Visti il ricorso, i motivi aggiunti, ed i relativi allegati;

Visti gli atti di costituzione in giudizio del Comune di Milano e di Consorzio Mm4 Scpa;

Visti tutti gli atti della causa;

Relatore il dott. M G nella camera di consiglio del giorno 8 aprile 2020 tenutasi con le modalità previste dall’art. 84 del D.L. n. 18/2020 mediante collegamenti da remoto, come specificato nel relativo verbale;

Trattenuta la causa in decisione ai sensi dell’art. 84, comma 2, primo periodo, del D.L. n. 18/2020;

Ritenuto e considerato in fatto e diritto quanto segue.

FATTO

La società ricorrente è un operatore di comunicazione elettronica, che in forza di concessione, regolata da una convenzione sottoscritta in data 20.11.1998 con il Comune di Milano (nel prosieguo “Convenzione”), ha realizzato in territorio comunale una rete in fibra ottica.

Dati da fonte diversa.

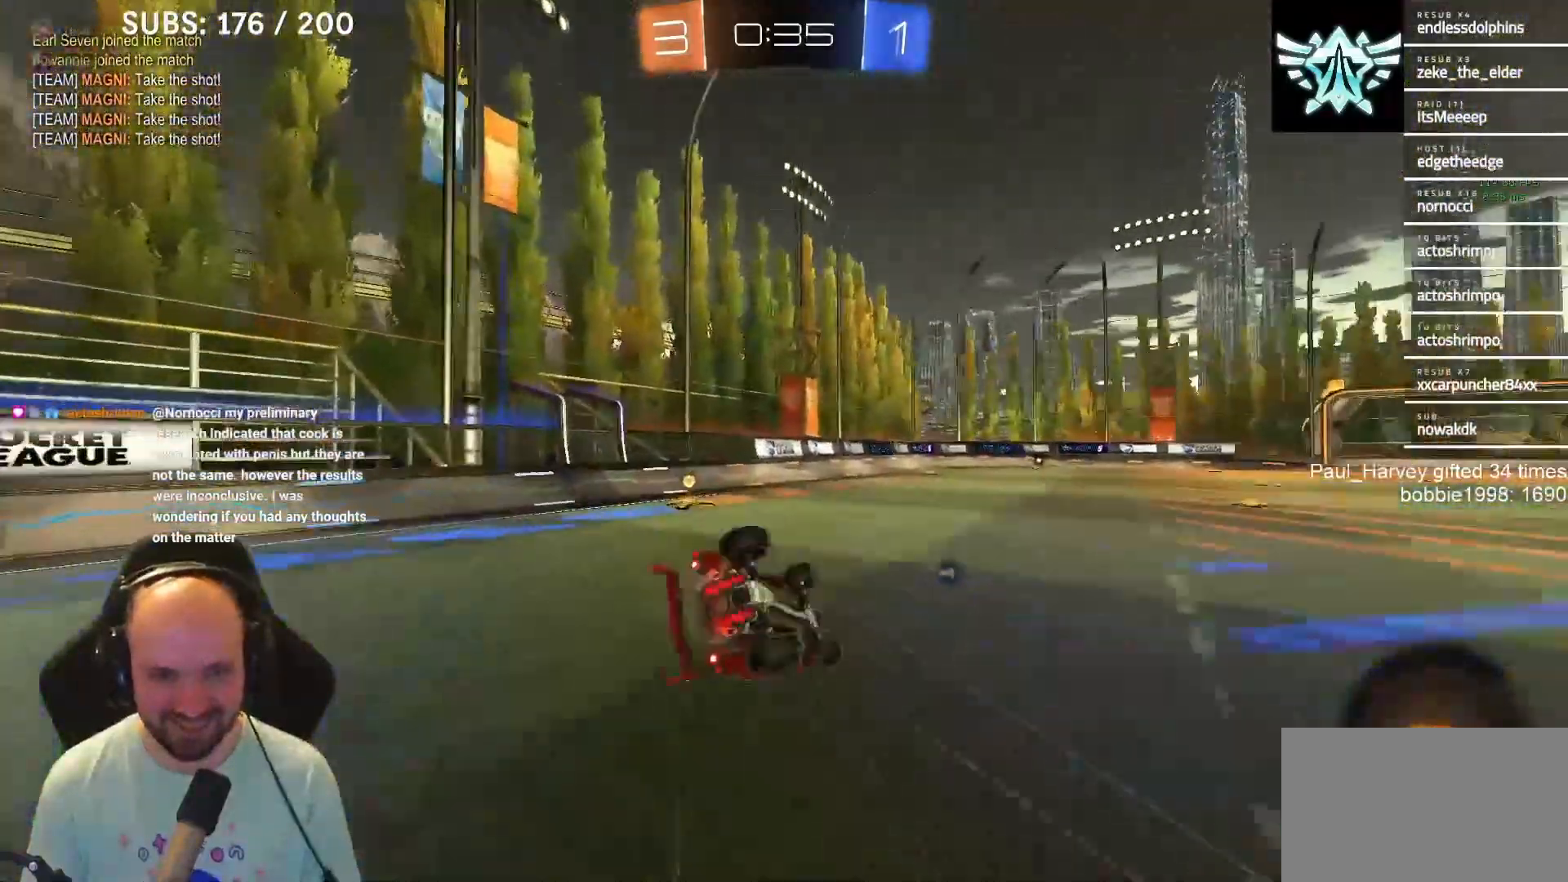
{"buttons": ["R2"], "left_stick": "center", "right_stick": "center", "events": [[450, "CROSS", "up"], [450, "SQUARE", "up"], [450, "left_stick", "center"]]}
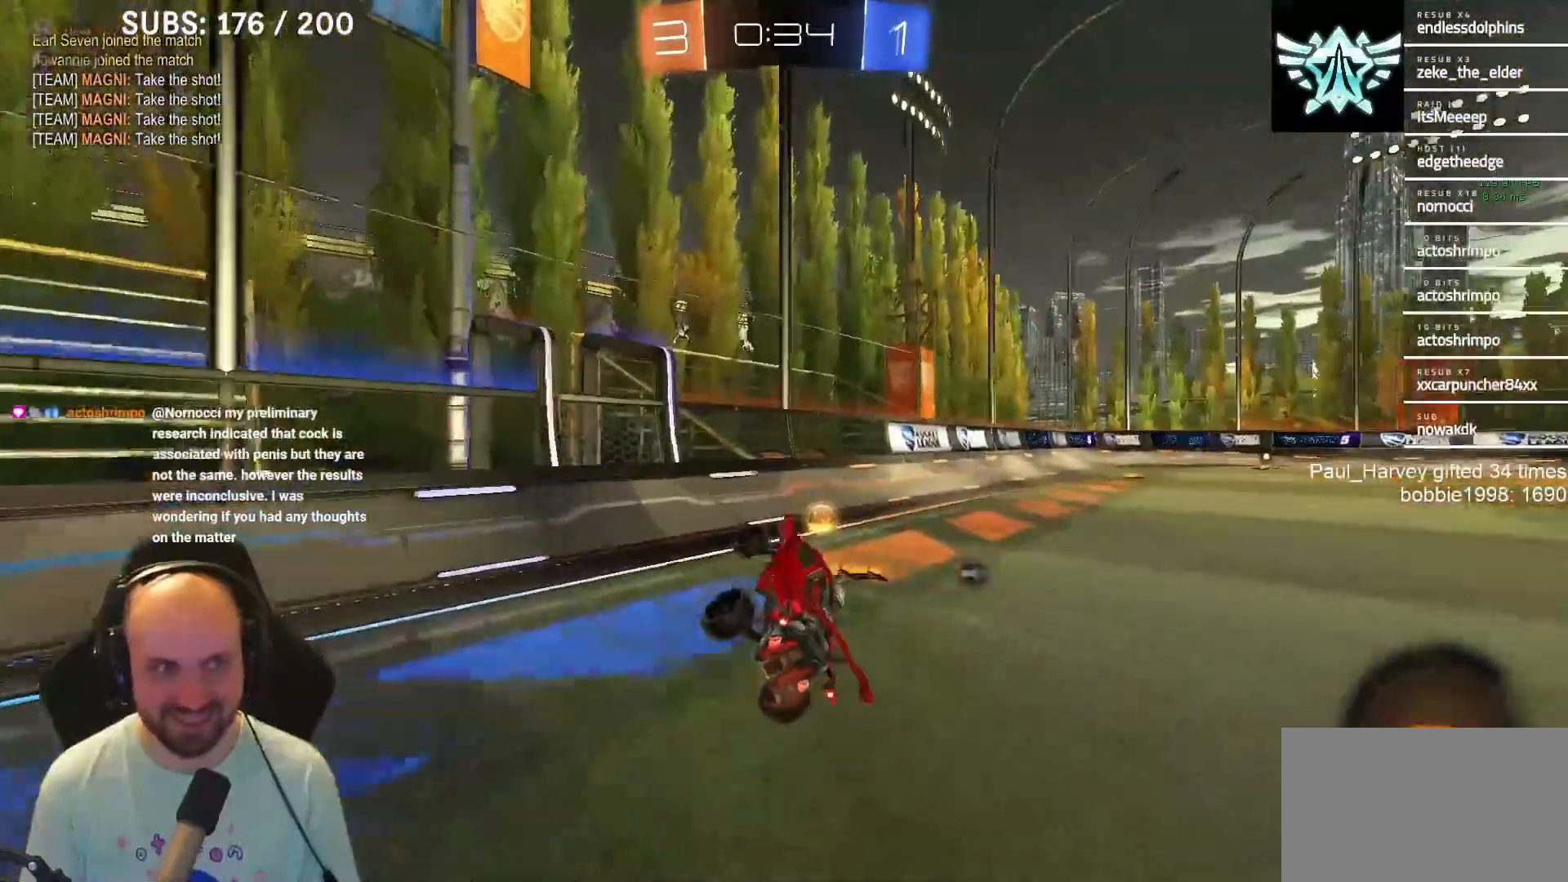
{"buttons": ["L1", "R2"], "left_stick": "right", "right_stick": "center", "events": [[117, "TRIANGLE", "down"], [183, "L1", "down"], [183, "left_stick", "right"], [217, "TRIANGLE", "up"]]}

A fronte del pagamento di un canone, per l’occupazione di aree pubbliche, e per l’utilizzo delle infrastrutture municipali, la Convenzione ha riconosciuto alla società ricorrente la proprietà delle reti realizzate, rinviando, “per tutti gli aspetti non specificatamente previsti o disciplinati”, al Regolamento per la concessione del suolo, del sottosuolo, e di infrastrutture municipali per la costruzioni di reti pubbliche di telecomunicazione, approvato dal Consiglio Comunale di Milano con delibera n. 76 del 27.7.1998 (nel proseguo “Regolamento”), da considerarsi quale “parte integrante” della stessa (v. art. 22).

In conseguenza dei lavori necessari alla realizzazione di una nuova linea della metropolitana di Milano, affidati alla società SPV Linea M4 S.p.a., si è reso necessario lo spostamento delle reti della ricorrente (c.d. “interferenze” con l’opera pubblica), ponendo il relativo onere economico esclusivamente ed integralmente a carico della predetta società concessionaria dei lavori.

Il Consorzio Mm4 Scpa si è costituito in giudizio solo formalmente, senza depositare documentazione o articolare scritti difensivi, diversamente dal Comune di Milano, che ha insistito per il rigetto del ricorso, in rito e nel merito.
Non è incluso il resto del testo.